Recorded data:

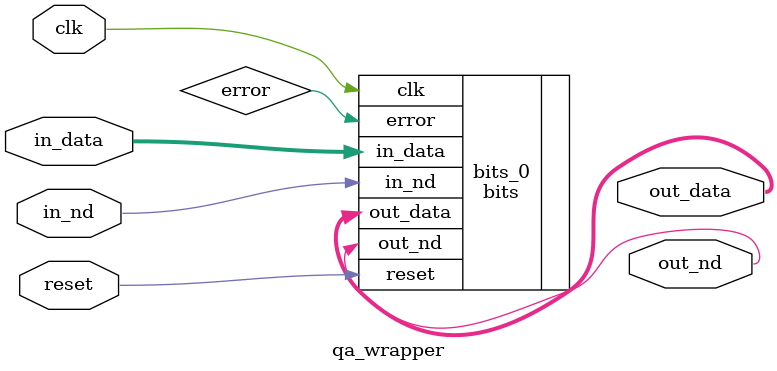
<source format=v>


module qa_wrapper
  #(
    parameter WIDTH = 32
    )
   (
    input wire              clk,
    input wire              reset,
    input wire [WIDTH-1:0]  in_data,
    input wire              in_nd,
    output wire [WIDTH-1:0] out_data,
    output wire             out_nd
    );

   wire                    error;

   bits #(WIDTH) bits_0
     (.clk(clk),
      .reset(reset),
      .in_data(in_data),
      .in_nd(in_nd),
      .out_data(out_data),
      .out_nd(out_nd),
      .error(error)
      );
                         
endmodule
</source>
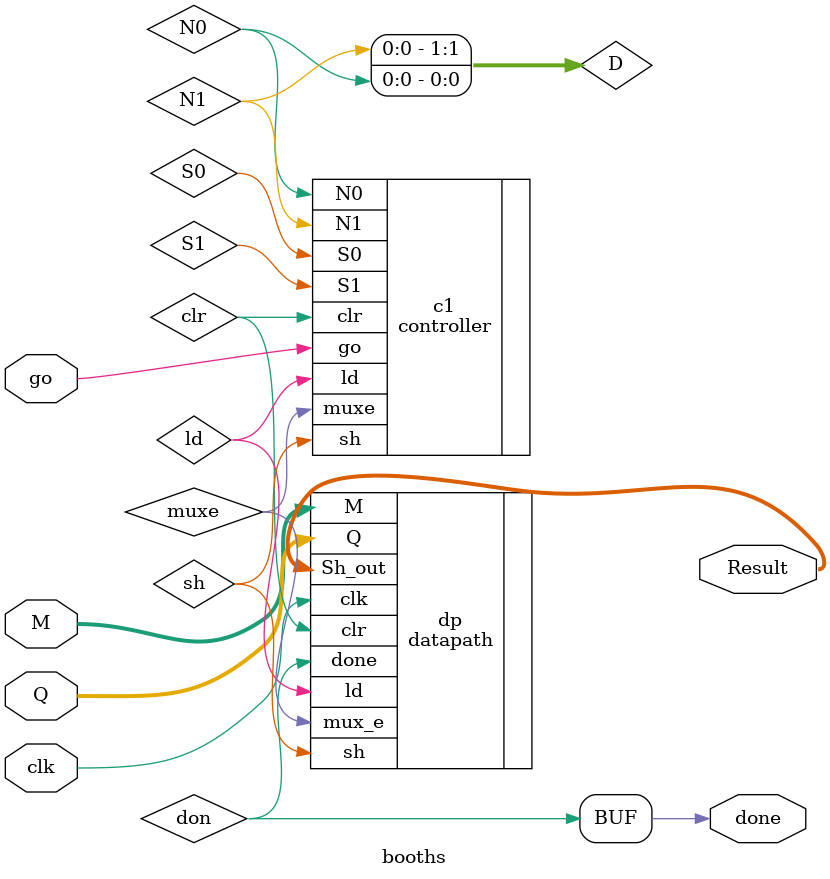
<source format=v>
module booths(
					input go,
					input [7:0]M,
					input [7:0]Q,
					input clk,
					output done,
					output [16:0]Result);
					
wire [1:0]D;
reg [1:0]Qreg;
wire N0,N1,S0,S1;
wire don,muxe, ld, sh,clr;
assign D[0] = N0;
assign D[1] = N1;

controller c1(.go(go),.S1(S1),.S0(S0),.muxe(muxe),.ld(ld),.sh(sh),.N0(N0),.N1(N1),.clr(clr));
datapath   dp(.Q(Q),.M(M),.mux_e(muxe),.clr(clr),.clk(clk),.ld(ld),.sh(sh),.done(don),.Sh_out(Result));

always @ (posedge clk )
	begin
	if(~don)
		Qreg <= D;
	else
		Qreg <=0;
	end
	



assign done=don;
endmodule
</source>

Problem statement: Keep the pictures out and print all the records exactly as they are.

Solution to this exercise:
<source format=v>


module qa_wrapper
  #(
    parameter WIDTH = 32
    )
   (
    input wire              clk,
    input wire              reset,
    input wire [WIDTH-1:0]  in_data,
    input wire              in_nd,
    output wire [WIDTH-1:0] out_data,
    output wire             out_nd
    );

   wire                    error;

   bits #(WIDTH) bits_0
     (.clk(clk),
      .reset(reset),
      .in_data(in_data),
      .in_nd(in_nd),
      .out_data(out_data),
      .out_nd(out_nd),
      .error(error)
      );
                         
endmodule
</source>
<source format=v>
module booths(
					input go,
					input [7:0]M,
					input [7:0]Q,
					input clk,
					output done,
					output [16:0]Result);
					
wire [1:0]D;
reg [1:0]Qreg;
wire N0,N1,S0,S1;
wire don,muxe, ld, sh,clr;
assign D[0] = N0;
assign D[1] = N1;

controller c1(.go(go),.S1(S1),.S0(S0),.muxe(muxe),.ld(ld),.sh(sh),.N0(N0),.N1(N1),.clr(clr));
datapath   dp(.Q(Q),.M(M),.mux_e(muxe),.clr(clr),.clk(clk),.ld(ld),.sh(sh),.done(don),.Sh_out(Result));

always @ (posedge clk )
	begin
	if(~don)
		Qreg <= D;
	else
		Qreg <=0;
	end
	



assign done=don;
endmodule
</source>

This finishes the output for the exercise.